Das Leben von Ernst Barlach
He finished his higher education in Dresden by creating the sculpture "Die Krautpflückerin" ("The Herb Plucker").
Then he left Germany and went to Paris, where he stayed for the next two years and where he intensified his work as an author. Since 1897 he worked as a freelance artist and moved back to his birthplace Wedel in 1901. He spent the next four years teaching at a school at the Westerwald. His travelling to Russia was supposed to change his statues emphatically. He was well impressed by the Russian lifestyle and the Russian folk art.
Einflüsse auf seine Werke
Both influenced his work. His private life was governed by a custody battle. In 1906 he become father of a small boy. During this time he exhibited at the exhibitions of the Berlin Secession and lived in Güstrow, a small town in Mecklenburg-West Pomerania. Many of his main artwork was made by him at this small town.

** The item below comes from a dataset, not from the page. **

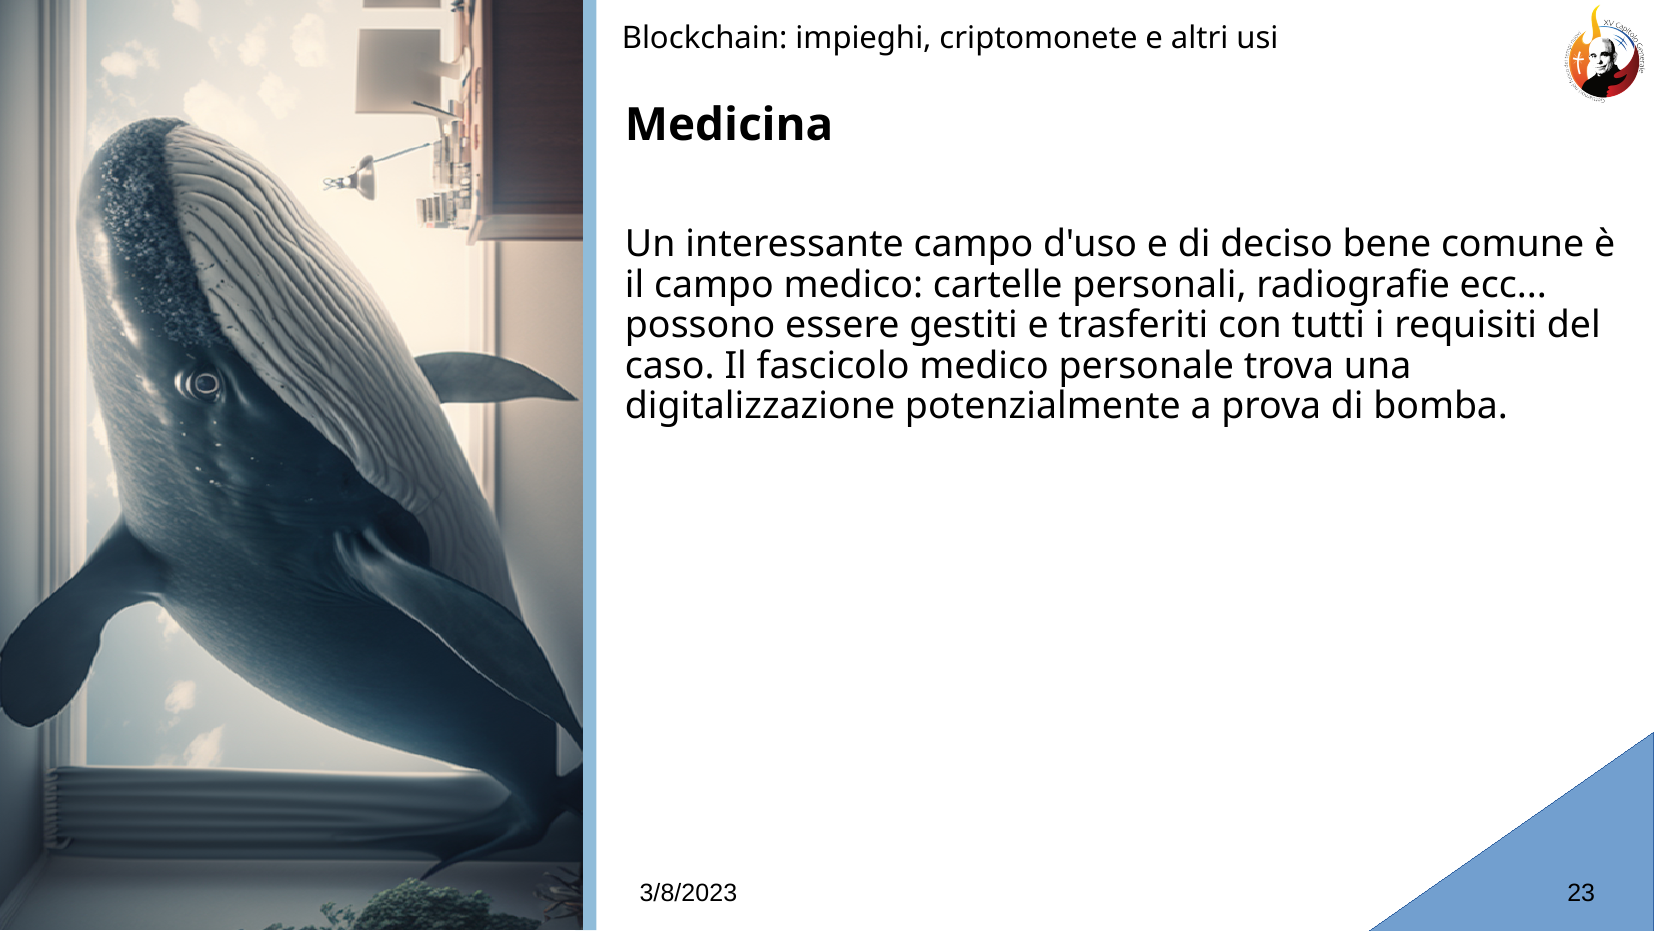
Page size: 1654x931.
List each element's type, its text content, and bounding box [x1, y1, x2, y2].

In 1915 Barlach was supposed to take part in war. Back home he transformed his impressions into figures; even the human and his different ways of living were still a theme of his art work.
Besides his statues, he rejects a diverse repertoire. At the beginning of the war Barlach was captured by national enthusiasm; very soon his enthusiasm turned to a shock. His statues were banned in 1937 by the National Socialists as "degenerate" and confiscated. Although radically isolated from his audience, he was highly regarded in professional circles. He died in 1938. Some of his works were posthumously presented in the documenta I (1955) and documenta III (1964) in Kassel.
"The Singing Man" (1928) as well as "The Flute Player" (1936) belong to his most famous sculptures.